With the emergence of event-based sensors, likewise came numerous ways of how to store the data. Some of the better ideas are hdf5 and numpy, some of the worse ones text files. When training spiking neural networks, file reading speed is a bottleneck we need to keep in mind. As the spatial resolution of event cameras grows, we receive more events for the same signal. Training on bigger datasets means that we want to keep in mind the file reading speed of our data. Here we list the results of our benchmark of different file type encodings and software frameworks that can decode files. 

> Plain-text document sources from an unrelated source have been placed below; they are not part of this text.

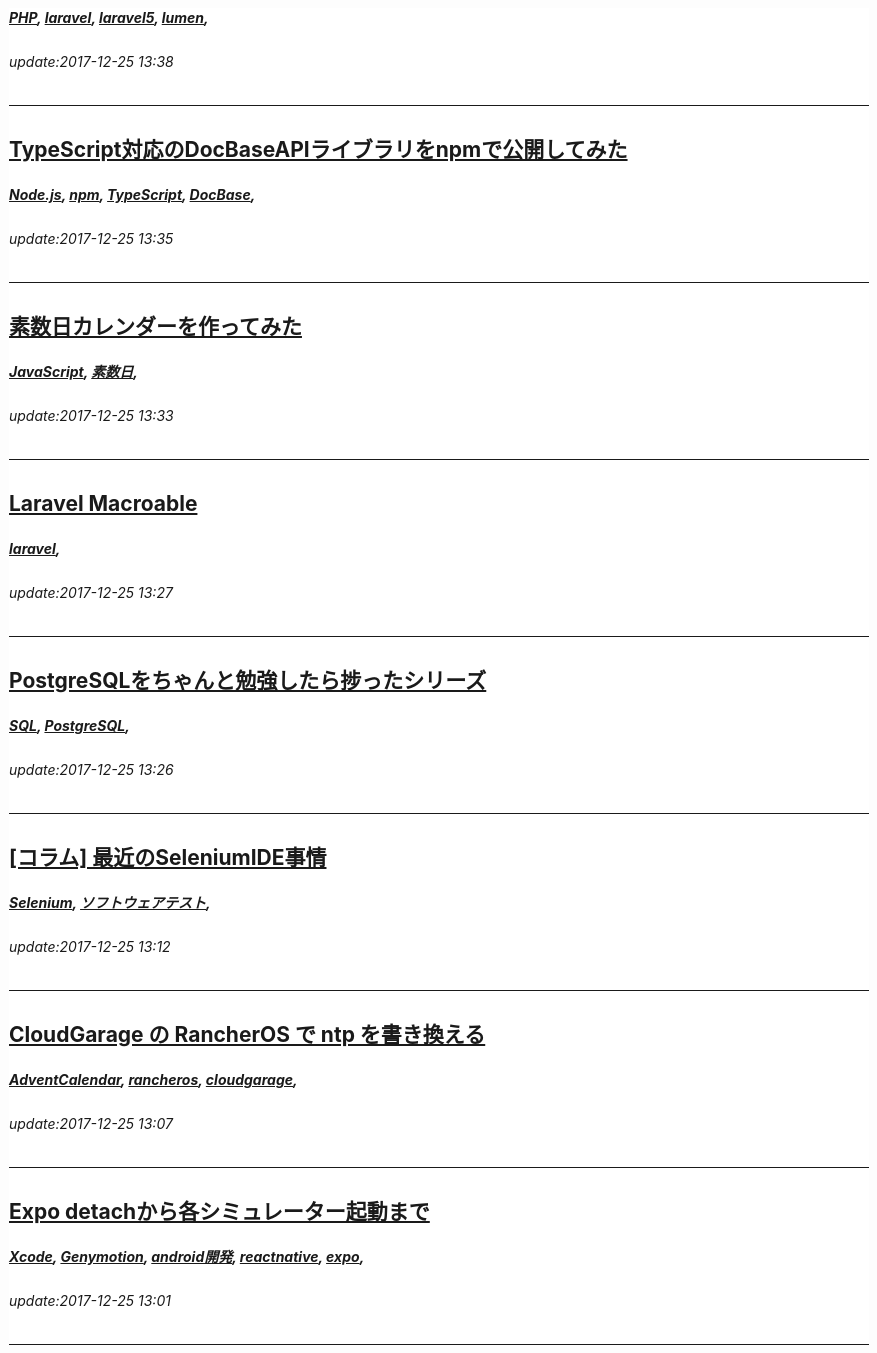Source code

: ##### [PHP](https://qiita.com/tags/PHP), [laravel](https://qiita.com/tags/laravel), [laravel5](https://qiita.com/tags/laravel5), [lumen](https://qiita.com/tags/lumen), 
###### update:2017-12-25 13:38
---
## [TypeScript対応のDocBaseAPIライブラリをnpmで公開してみた](https://qiita.com/ffggss/items/e8387d69d39d90e1bf45)
##### [Node.js](https://qiita.com/tags/Node.js), [npm](https://qiita.com/tags/npm), [TypeScript](https://qiita.com/tags/TypeScript), [DocBase](https://qiita.com/tags/DocBase), 
###### update:2017-12-25 13:35
---
## [素数日カレンダーを作ってみた](https://qiita.com/anapple07/items/e164f58569cb9785404a)
##### [JavaScript](https://qiita.com/tags/JavaScript), [素数日](https://qiita.com/tags/素数日), 
###### update:2017-12-25 13:33
---
## [Laravel Macroable](https://qiita.com/kawax/items/7fd5d4cc28d984a67a92)
##### [laravel](https://qiita.com/tags/laravel), 
###### update:2017-12-25 13:27
---
## [PostgreSQLをちゃんと勉強したら捗ったシリーズ](https://qiita.com/phigasui/items/826962b9372954dd251f)
##### [SQL](https://qiita.com/tags/SQL), [PostgreSQL](https://qiita.com/tags/PostgreSQL), 
###### update:2017-12-25 13:26
---
## [[コラム] 最近のSeleniumIDE事情](https://qiita.com/kjstylepp/items/be0feb116e0aa6592054)
##### [Selenium](https://qiita.com/tags/Selenium), [ソフトウェアテスト](https://qiita.com/tags/ソフトウェアテスト), 
###### update:2017-12-25 13:12
---
## [CloudGarage の RancherOS で ntp を書き換える](https://qiita.com/FoxBoxsnet/items/d960ab13b874efce592d)
##### [AdventCalendar](https://qiita.com/tags/AdventCalendar), [rancheros](https://qiita.com/tags/rancheros), [cloudgarage](https://qiita.com/tags/cloudgarage), 
###### update:2017-12-25 13:07
---
## [Expo detachから各シミュレーター起動まで](https://qiita.com/nd-02110114/items/74cebeb5c51e1d8ac209)
##### [Xcode](https://qiita.com/tags/Xcode), [Genymotion](https://qiita.com/tags/Genymotion), [android開発](https://qiita.com/tags/android開発), [reactnative](https://qiita.com/tags/reactnative), [expo](https://qiita.com/tags/expo), 
###### update:2017-12-25 13:01
---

![benchmark](file_read_benchmark.png)

The file size depends on the encoding, whereas the reading speed depends on the particular implementation of how files are read. In terms of file size, we can see that numpy doesn't use any compression whatsoever, resulting in some 1.7GB file for our events. Prophesee's [evt3](https://docs.prophesee.ai/stable/data/encoding_formats/evt3.html) format achieves the best compression by cleverly encoding differences in timestamps. In terms of reading speed, numpy is the fastest as it doesn't deal with any compression on disk. Unzipping the events from disk on the other hand using h5py is by far the slowest. Using [Expelliarmus](https://github.com/open-neuromorphic/expelliarmus) and the [evt2](https://docs.prophesee.ai/stable/data/encoding_formats/evt2.html) file format, we get very close to numpy reading speeds while at the same time only using a fourth of the disk space. This becomes particularly important for larger datasets which can easily reach some 3-4TB because of inefficient file encodings.